### Página

_____

Tiene fama Grazalema de ser el sitio de España en el que más llueve, no es cierto del todo aunque sí es verdad según se mire: es el pueblo de nuestro páis donde más ha llovido en un único año, allá por los setenta si no me informaron mal o he confundido yo mis recuerdos, que también podría ser. Es el típico dato que se da para certificar lo variadas y sorprendentes que son España y Andalucía: no, el sitio más lluvioso no es Galicia, por ejemplo, sino un pueblo de la provincia de Cádiz.
Lo que se puede afirmar sin dudar es que es un sitio en el que llueve mucho, e incluso me habría atrevido a decirlo sin conocer el dato histórico: justo en el momento en el que, tras una curva, el pueblo apareció blanco de cal al fondo de un valle tapizado de un verde verdísimo, roto aquí y allá por el gris contundente de algunas formaciones rocosas.
"Qué sitio tan bonito", pensé, buscando ya un espacio en el que poder dejar el coche y hacer una foto. Fue una frase –"qué sitio tan bonito"- que no pude quitarme de la cabeza prácticamente en todo el tiempo que estuve en Grazalema, recorriendo sus calles blanquísimas, empedradas y en cuesta, tranquilas y silenciosas en mi primer paseo de tarde, en la que prácticamente nadie se cruzaba con aquel periodista con pinta de despistado y cargado con un pesado equipo fotográfico.
A la mañana siguiente, el pueblo estaba mucho más animado: grupos de excursionistas se asomaban al imponente mirador junto a la plaza, entraban y salían de las tiendas y se hacían fotos aquí y allá. Mientras, los indígenas se aventuraban en las calles, se saludaban unos a otros y llenaban los bares -qué tiempos aquellos en los que se llenaban los bares sin miedo ni problemas- de aquel ajetreo de platos voces y risas del que ya casi no nos acordamos.
Tampoco es que hubiese mucho trajín, no crean, en un día entre semana Grazalema seguía siendo un pueblo tranquilo de casas blancas y calles blancas que suben paralelas hacia la parte alta de la colina, hasta alcanzar e incluso superar la graciosa espadaña de la Iglesia de San José, complemento perfecto para la sucesión de tejas y muros encalados.

_____

### Datos aportados
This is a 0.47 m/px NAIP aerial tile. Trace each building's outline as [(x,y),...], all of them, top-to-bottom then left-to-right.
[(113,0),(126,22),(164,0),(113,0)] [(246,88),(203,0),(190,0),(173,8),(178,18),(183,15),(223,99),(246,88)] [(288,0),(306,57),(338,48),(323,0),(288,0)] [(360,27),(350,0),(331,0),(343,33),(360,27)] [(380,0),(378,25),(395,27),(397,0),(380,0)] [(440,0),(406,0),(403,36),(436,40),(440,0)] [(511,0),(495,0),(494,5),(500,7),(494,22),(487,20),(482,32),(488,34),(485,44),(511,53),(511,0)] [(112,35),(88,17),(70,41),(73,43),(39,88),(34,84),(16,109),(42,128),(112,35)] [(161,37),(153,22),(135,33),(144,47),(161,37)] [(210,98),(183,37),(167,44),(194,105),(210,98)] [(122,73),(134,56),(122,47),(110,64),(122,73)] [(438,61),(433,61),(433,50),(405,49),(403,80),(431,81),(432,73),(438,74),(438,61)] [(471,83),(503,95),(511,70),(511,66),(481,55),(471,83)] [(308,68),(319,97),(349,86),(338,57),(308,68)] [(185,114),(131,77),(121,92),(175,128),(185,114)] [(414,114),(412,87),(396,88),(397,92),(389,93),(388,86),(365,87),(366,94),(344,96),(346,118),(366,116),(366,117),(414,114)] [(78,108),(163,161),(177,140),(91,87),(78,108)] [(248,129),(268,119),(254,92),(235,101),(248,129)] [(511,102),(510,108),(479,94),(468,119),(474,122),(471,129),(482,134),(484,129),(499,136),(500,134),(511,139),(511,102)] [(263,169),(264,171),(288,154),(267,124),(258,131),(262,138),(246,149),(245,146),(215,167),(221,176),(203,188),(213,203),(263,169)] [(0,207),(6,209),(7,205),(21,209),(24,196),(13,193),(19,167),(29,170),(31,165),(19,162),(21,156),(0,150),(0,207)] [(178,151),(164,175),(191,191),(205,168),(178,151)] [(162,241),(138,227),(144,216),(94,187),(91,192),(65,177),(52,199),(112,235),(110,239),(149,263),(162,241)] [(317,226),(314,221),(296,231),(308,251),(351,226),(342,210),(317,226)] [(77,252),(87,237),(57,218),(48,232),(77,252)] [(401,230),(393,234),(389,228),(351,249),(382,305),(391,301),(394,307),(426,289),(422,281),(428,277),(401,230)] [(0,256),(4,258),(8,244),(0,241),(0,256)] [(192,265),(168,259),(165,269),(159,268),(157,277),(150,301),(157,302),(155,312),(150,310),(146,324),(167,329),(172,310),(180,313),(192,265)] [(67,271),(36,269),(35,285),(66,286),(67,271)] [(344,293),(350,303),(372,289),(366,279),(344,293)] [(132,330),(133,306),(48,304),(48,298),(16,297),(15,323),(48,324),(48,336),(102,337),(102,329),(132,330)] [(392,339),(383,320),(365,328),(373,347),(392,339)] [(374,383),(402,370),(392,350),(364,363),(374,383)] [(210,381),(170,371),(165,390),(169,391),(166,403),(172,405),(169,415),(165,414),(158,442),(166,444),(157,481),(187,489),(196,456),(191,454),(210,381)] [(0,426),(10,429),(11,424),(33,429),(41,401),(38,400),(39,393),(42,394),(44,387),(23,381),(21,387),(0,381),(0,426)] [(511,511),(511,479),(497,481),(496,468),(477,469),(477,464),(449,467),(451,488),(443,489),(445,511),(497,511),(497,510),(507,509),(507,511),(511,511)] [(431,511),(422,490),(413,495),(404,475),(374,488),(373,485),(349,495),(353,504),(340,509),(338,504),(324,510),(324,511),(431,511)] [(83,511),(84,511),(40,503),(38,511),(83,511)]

_____

### Tarea propuesta
¿Puedes editar el texto sobre Grazalema y reproducir el fragmento entre "Tiene fama Grazalema" y "algunas formaciones rocosas.", ambos incluidos, poniendo "Asturias" en lugar de "Galicia"?

### Resultado
Tiene fama Grazalema de ser el sitio de España en el que más llueve, no es cierto del todo aunque sí es verdad según se mire: es el pueblo de nuestro páis donde más ha llovido en un único año, allá por los setenta si no me informaron mal o he confundido yo mis recuerdos, que también podría ser. Es el típico dato que se da para certificar lo variadas y sorprendentes que son España y Andalucía: no, el sitio más lluvioso no es Asturias, por ejemplo, sino un pueblo de la provincia de Cádiz.
Lo que se puede afirmar sin dudar es que es un sitio en el que llueve mucho, e incluso me habría atrevido a decirlo sin conocer el dato histórico: justo en el momento en el que, tras una curva, el pueblo apareció blanco de cal al fondo de un valle tapizado de un verde verdísimo, roto aquí y allá por el gris contundente de algunas formaciones rocosas.